Чудо какое-то должно свершиться, чтобы он и Тамара одновременно стали счастливы. Почему не может произойти с ним никакого даже самого завалящего чуда? Происходят же они где-то. Да не где-то, а повсюду. Почему он не может за одну ночь вырасти и назавтра жениться на Тамаре?

У них в Клинске, вернее, в деревне под Клинском, было ведь что-то похожее с внуком того паровозного машиниста деда Архипа. Только не с сопливым Ленькой, а с другим, Мишкой. Сам дед Архип хвастался. Забирали его внука Мишку в армию, еле-еле положенных армейских его сорок девять или сколько там сантиметров наскребли. А в армии он за полгода на тридцать сантиметров вымахал. Вот бы ему так! Полгода, правда, долгонько ждать, но он терпеливый, только бы знать наверняка, что подрастет за полгода на тридцать сантиметров.

Или чтобы война, что ли. Для войны он сгодится и таким. И некогда будет сердцу болеть, некогда будет о Тамаре думать. Пусть тогда она о нем думает. И ждет. А за четыре года он-то уж как-нибудь умудрится подрасти. И не только подрасти. Там он себя покажет...

Андрей начал придумывать себе подвиги на этой войне (он каждую ночь их придумывал с тех пор, как попал в детприемник) и незаметно уснул уже на половине придуманного подвига. А ночью ему снилось продолжение «Повести о настоящем человеке», которую он начал читать еще до изолятора. И когда он наутро снова принялся за нее, оказалось, что сон его был верный. Он все уже знал про Алексея Маресьева. Ну как будто сам был Алексеем Маресьевым.

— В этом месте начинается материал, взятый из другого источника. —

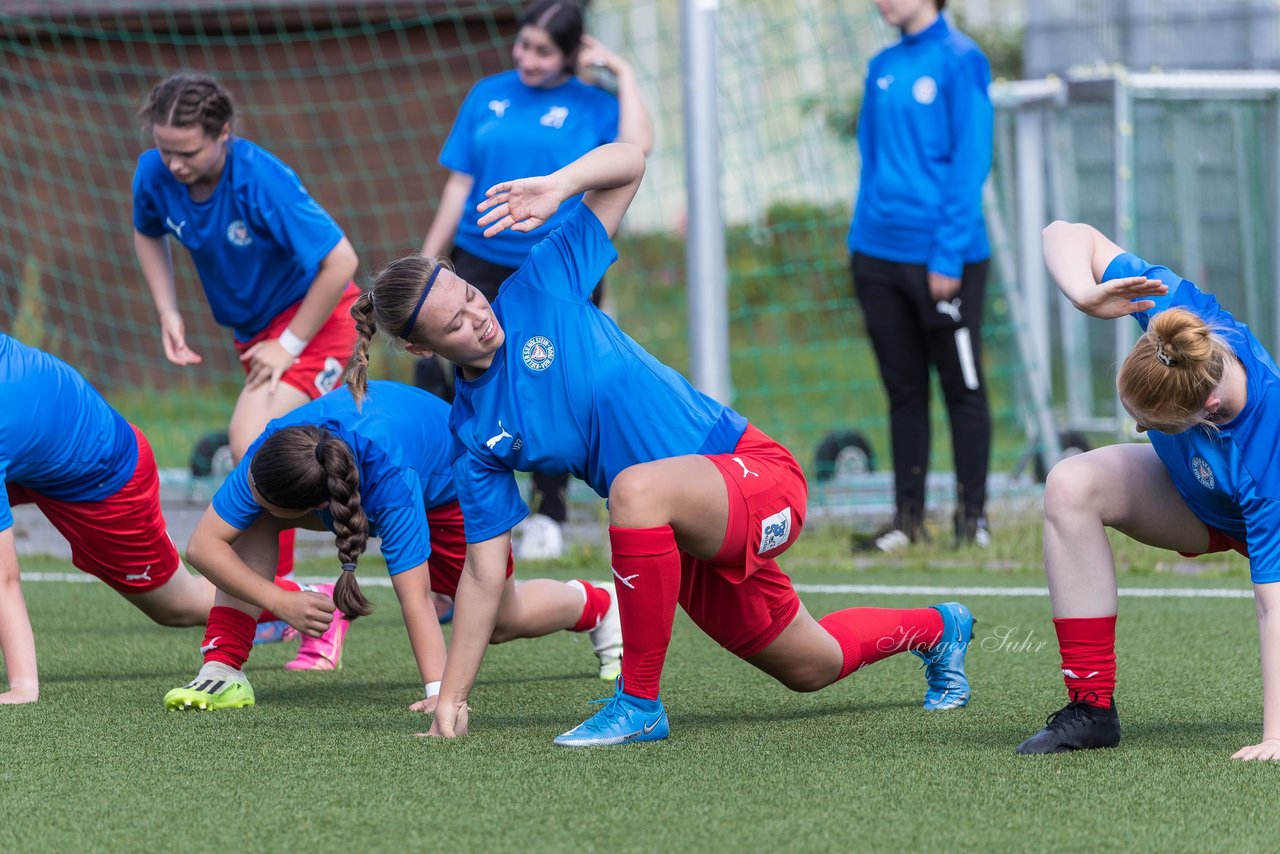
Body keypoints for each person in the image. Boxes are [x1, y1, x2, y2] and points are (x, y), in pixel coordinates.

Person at [351, 142, 974, 747]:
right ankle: (941, 628)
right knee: (811, 666)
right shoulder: (472, 435)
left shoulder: (542, 284)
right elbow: (485, 578)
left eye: (467, 295)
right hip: (669, 532)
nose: (476, 315)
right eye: (454, 324)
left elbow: (628, 165)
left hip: (751, 473)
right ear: (421, 350)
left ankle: (638, 705)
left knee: (634, 487)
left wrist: (560, 184)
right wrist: (451, 697)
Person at [163, 380, 621, 712]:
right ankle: (223, 668)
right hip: (362, 470)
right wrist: (279, 600)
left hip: (452, 481)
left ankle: (599, 606)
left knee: (500, 620)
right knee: (250, 526)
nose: (249, 498)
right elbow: (203, 548)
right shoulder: (278, 449)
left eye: (263, 497)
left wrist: (440, 693)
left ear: (318, 507)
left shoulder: (391, 482)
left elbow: (415, 597)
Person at [1019, 220, 1280, 760]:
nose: (1141, 431)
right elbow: (1065, 233)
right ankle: (1090, 709)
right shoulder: (1177, 322)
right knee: (1070, 484)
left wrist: (1275, 737)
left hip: (1257, 516)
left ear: (1205, 411)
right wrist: (1085, 295)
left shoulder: (1267, 446)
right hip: (1201, 502)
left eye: (1154, 425)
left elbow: (1272, 605)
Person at [416, 0, 654, 560]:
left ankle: (549, 513)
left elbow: (637, 148)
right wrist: (430, 261)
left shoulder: (594, 104)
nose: (527, 57)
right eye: (522, 44)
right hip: (476, 258)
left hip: (554, 267)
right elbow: (458, 186)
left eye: (543, 50)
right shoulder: (487, 94)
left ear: (572, 54)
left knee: (549, 380)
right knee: (444, 373)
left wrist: (624, 75)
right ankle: (450, 506)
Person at [131, 72, 361, 646]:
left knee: (253, 438)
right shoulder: (154, 172)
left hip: (322, 324)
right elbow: (147, 232)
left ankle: (280, 594)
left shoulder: (260, 179)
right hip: (256, 336)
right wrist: (168, 310)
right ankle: (286, 595)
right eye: (165, 150)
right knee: (266, 448)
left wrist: (288, 346)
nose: (174, 164)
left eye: (188, 152)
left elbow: (341, 262)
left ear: (224, 133)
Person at [0, 334, 299, 704]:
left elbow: (5, 579)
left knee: (178, 605)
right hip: (36, 461)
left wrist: (23, 687)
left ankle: (306, 601)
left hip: (105, 479)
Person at [848, 0, 994, 551]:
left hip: (942, 258)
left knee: (963, 387)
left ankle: (972, 519)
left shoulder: (963, 59)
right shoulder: (881, 65)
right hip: (877, 255)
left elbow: (971, 158)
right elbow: (872, 156)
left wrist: (947, 255)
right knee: (903, 390)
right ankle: (907, 521)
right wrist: (859, 241)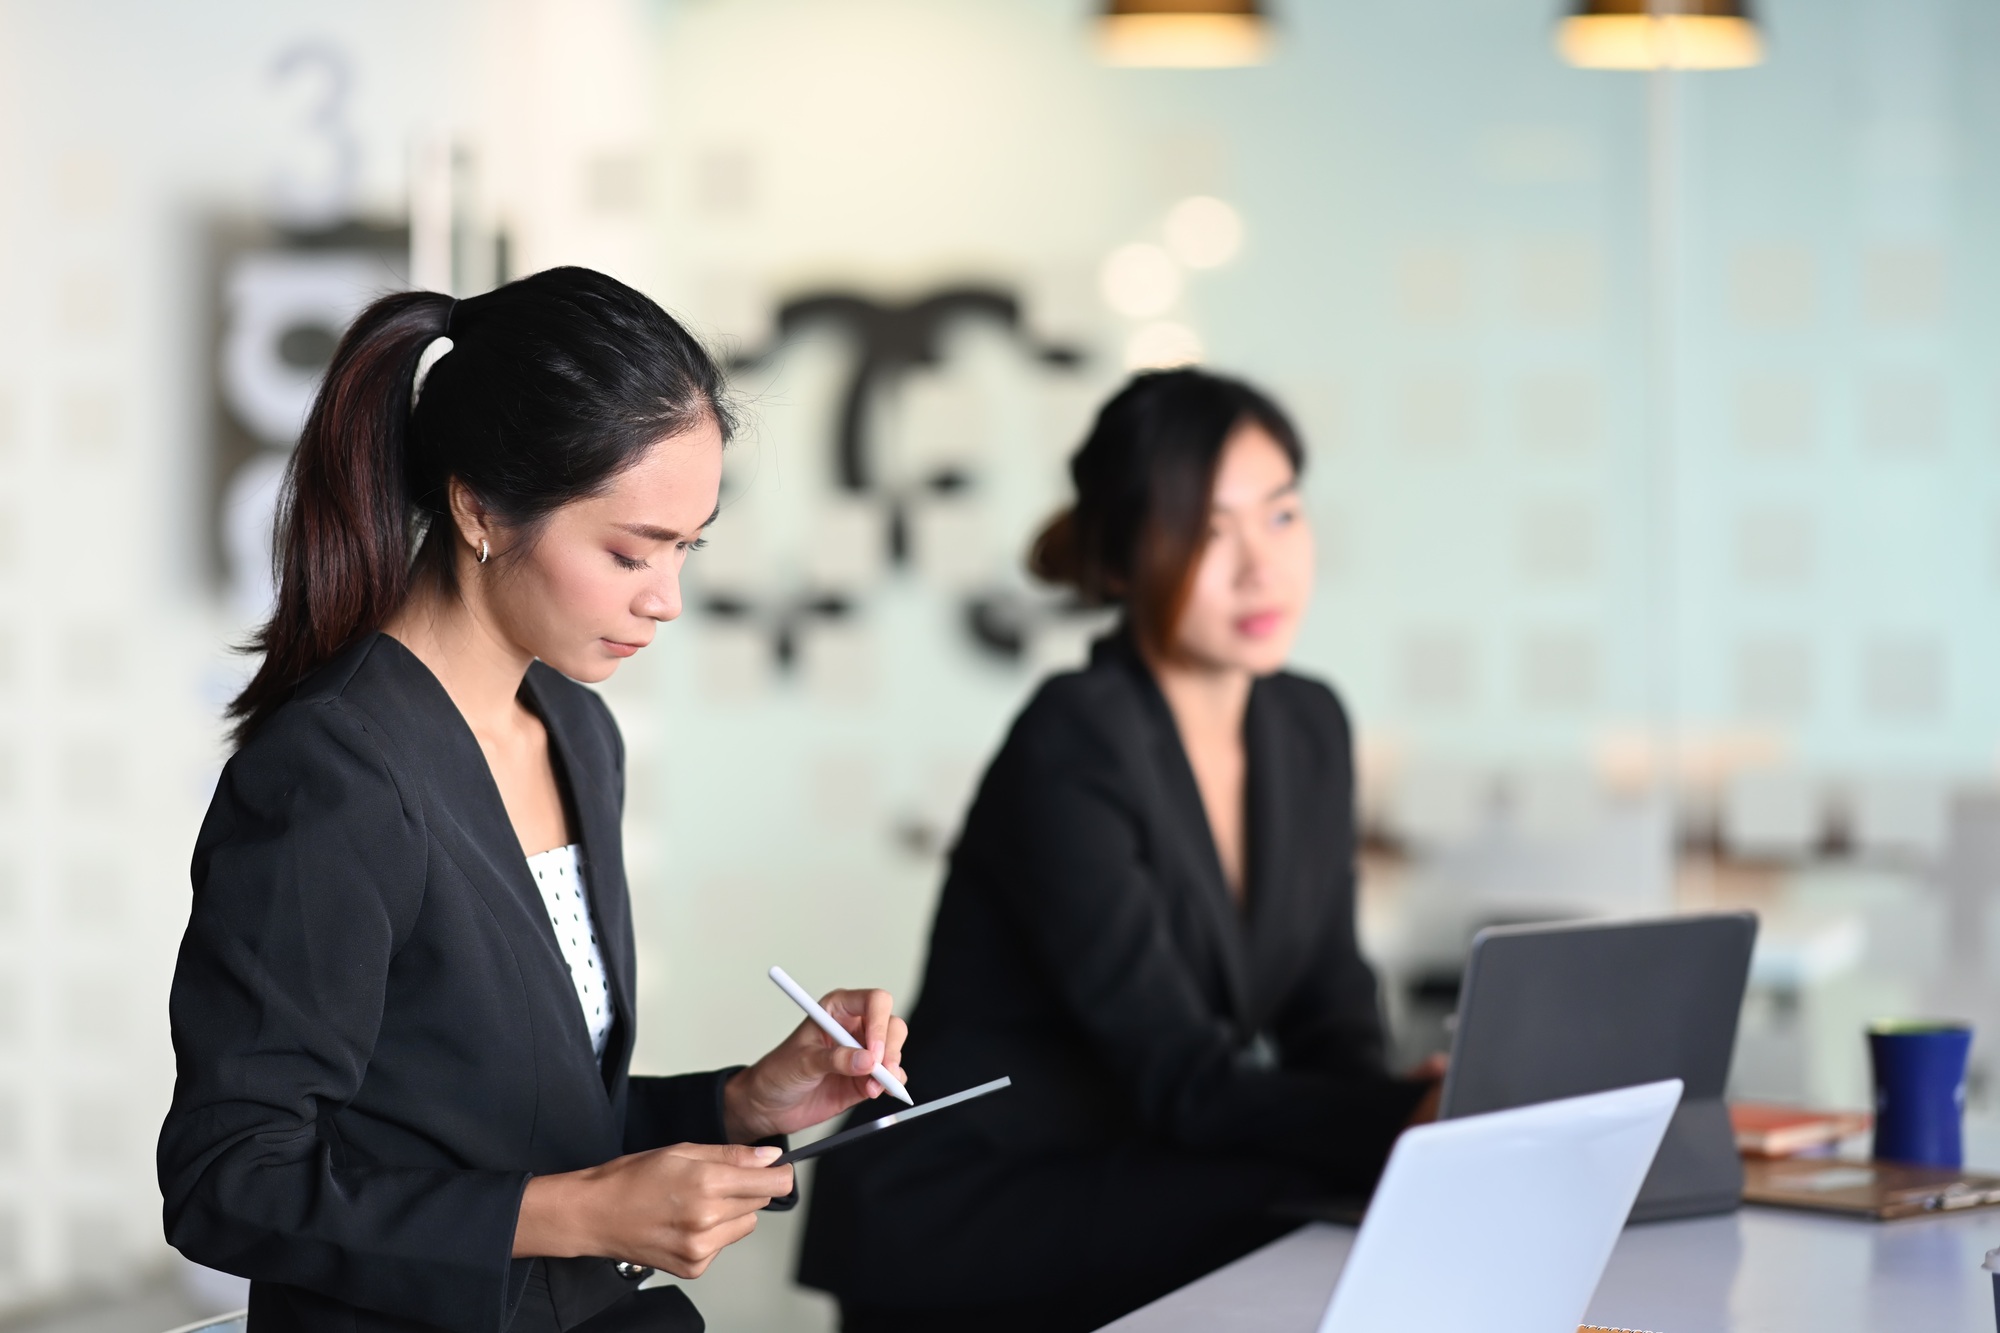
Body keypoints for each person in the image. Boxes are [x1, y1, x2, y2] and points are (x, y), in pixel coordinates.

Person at [157, 267, 909, 1333]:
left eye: (685, 549)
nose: (667, 599)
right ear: (476, 506)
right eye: (628, 552)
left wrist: (742, 1102)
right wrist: (577, 1214)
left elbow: (512, 1116)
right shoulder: (333, 774)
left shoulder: (572, 730)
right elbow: (228, 1179)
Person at [799, 368, 1441, 1332]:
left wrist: (1418, 1107)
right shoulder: (1076, 736)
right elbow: (1179, 1075)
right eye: (1208, 530)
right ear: (1124, 558)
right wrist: (1396, 1120)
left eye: (1280, 516)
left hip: (1145, 1179)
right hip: (980, 1208)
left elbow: (1330, 1018)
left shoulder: (1308, 725)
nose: (1258, 567)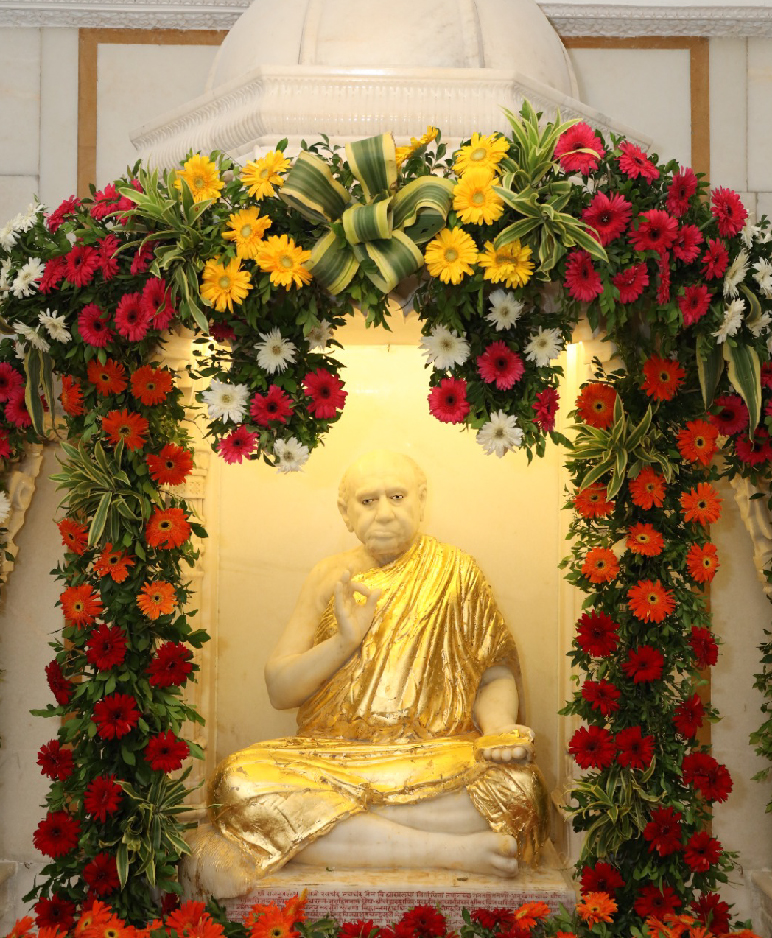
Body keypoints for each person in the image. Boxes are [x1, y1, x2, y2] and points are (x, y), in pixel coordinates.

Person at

Это его удивило. Он попробовал проделать такой же фокус с «Кюхлей» Тынянова. Нарочно добрался до самого интересного места и остановился, спрятал книгу под подушку. Сон его не брал долго. Но он все же уснул, но уснул уже не Андреем, а Кюхельбекером. И в книге, открытой поутру, нашлись целые страницы, известные ему от точки до точки. Это было чудо. Впрочем, ему нашлось объяснение. Андрей решил, что уже однажды прожил на свете. Давно, так давно, что теперь никто и не помнит, когда это было, и он сам не помнит.

А в изоляторе появилась мышь. Он приметил ее днем, мышь воровала оброненные им на пол хлебные крошки. Мышь пришла за крошками, не догадываясь, что в комнате есть живой человек. Она почуяла Андрея, едва он посмотрел на нее. Повернулась к нему острой мордочкой и немигающе уставилась ему в глаза. Так они смотрели друг на друга минуту-две. Голод, видимо, пересилил в мыши страх, а может, она поняла, что он не сделает ей зла. Мышь снова поворотилась к хлебу, облюбовала корочку побольше, взяла ее на буксир, и Андрей пронаблюдал, как она пятится с нею под кровать.

С того дня Андрей всегда ждал свою мышь и готовил для нее хлеб. И она появлялась каждый день аккуратно. А вскоре приучилась вставать на задние лапки, заглядывая, на своем ли он месте.